The kitchen on the first floor features two stoves, two microwaves, and a large stainless steel sink. Just beyond, you’ll find the laundry room with two regular and five heavy-duty washing machines, two regular and five large steam dryers, and a utility sink. It’s free for residents to use—no quarters required. 

Before the renovations, as Director of Residence Life Teddi Walker explained, the laundry room was down in the basement, and the kitchen was tucked away inconveniently into the corner. The space needed an upgrade; Teddi said the old kitchen was more like “a very dark, dungeon-y lounge.” The new, bright, central combined kitchen and laundry provide a more community-oriented space for students to thrive.

The dorm rooms, too, received a modernizing upgrade. One new student, Grayson L., was kind enough to show us the new room he now shares with a roommate. The room looks comfortable and flexible with beds that move and bunk without tools, a fold-down table, and sleek new storage spaces. There are two shades on the windows: one that is slightly sheer for when you want some privacy but a little natural light and a set of blackout curtains for those extra-long summer days. “At first, I was a little nervous,” said Grayson about moving into Bartlett, “but I’m very pleased with how it ended up looking.”

I also got a peek into the new bathroom space down the hall. Inside, floor-to-ceiling stall doors separate individual toilet and shower stalls, including two fully accessible combined rooms, one on each side. The shared sink space is at the center of the room, with improved counter space and plug-ins. Instead of being separated by gender, the bathrooms in Bartlett all use this kind of hybrid communal/individual bathroom design. 

An ADA full-bathroom stall in Bartlett

Photo by Manuel A. Melendez

As Teddi Walker explained, these bathrooms are created with Universal Design in mind, a framework that aims to make space accessible for everyone without the need for special accommodations. Hopefully, anyone can use this bathroom and feel comfortable, including those with sensory needs, physical limitations, or whose gender doesn’t fit into the outdated male/female bathroom binary. 
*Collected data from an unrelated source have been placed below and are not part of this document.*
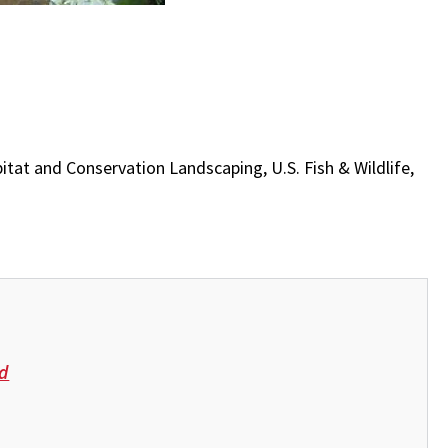
Habitat and Conservation Landscaping, U.S. Fish & Wildlife,
d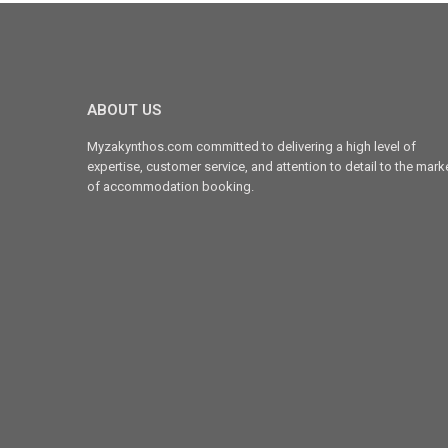
ABOUT US
Myzakynthos.com committed to delivering a high level of
expertise, customer service, and attention to detail to the mark
of accommodation booking.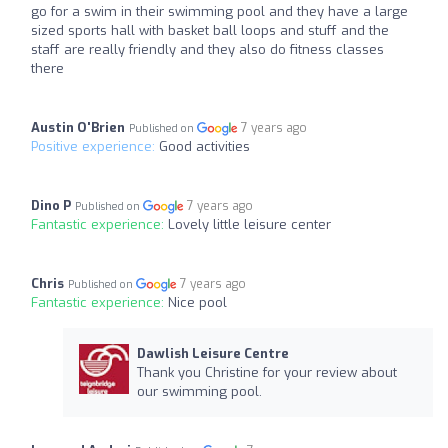
go for a swim in their swimming pool and they have a large
sized sports hall with basket ball loops and stuff and the
staff are really friendly and they also do fitness classes
there
Austin O'Brien
7 years ago
Published on
Positive experience:
Good activities
Dino P
7 years ago
Published on
Fantastic experience:
Lovely little leisure center
Chris
7 years ago
Published on
Fantastic experience:
Nice pool
Dawlish Leisure Centre
Thank you Christine for your review about
our swimming pool.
For anyone worried about safety in a shared bathroom space, Teddi assured me there’s no need to be concerned. The lack of separation probably makes the space safer than a gender-segregated bathroom because there’s less chance of isolation. “Come see it,” says Teddi to anyone uneasy about the design. “It’s essentially a series of individual private rooms.” 

This inclusive bathroom design is used on all eight floors of Bartlett, as well as in the Student Success Center. It goes to show how forward-thinking and well-planned these new spaces are. 

As a final note, thank you to Teddi Walker, Jen Tilbury, and Grayson L. for donating your time to make this tour possible.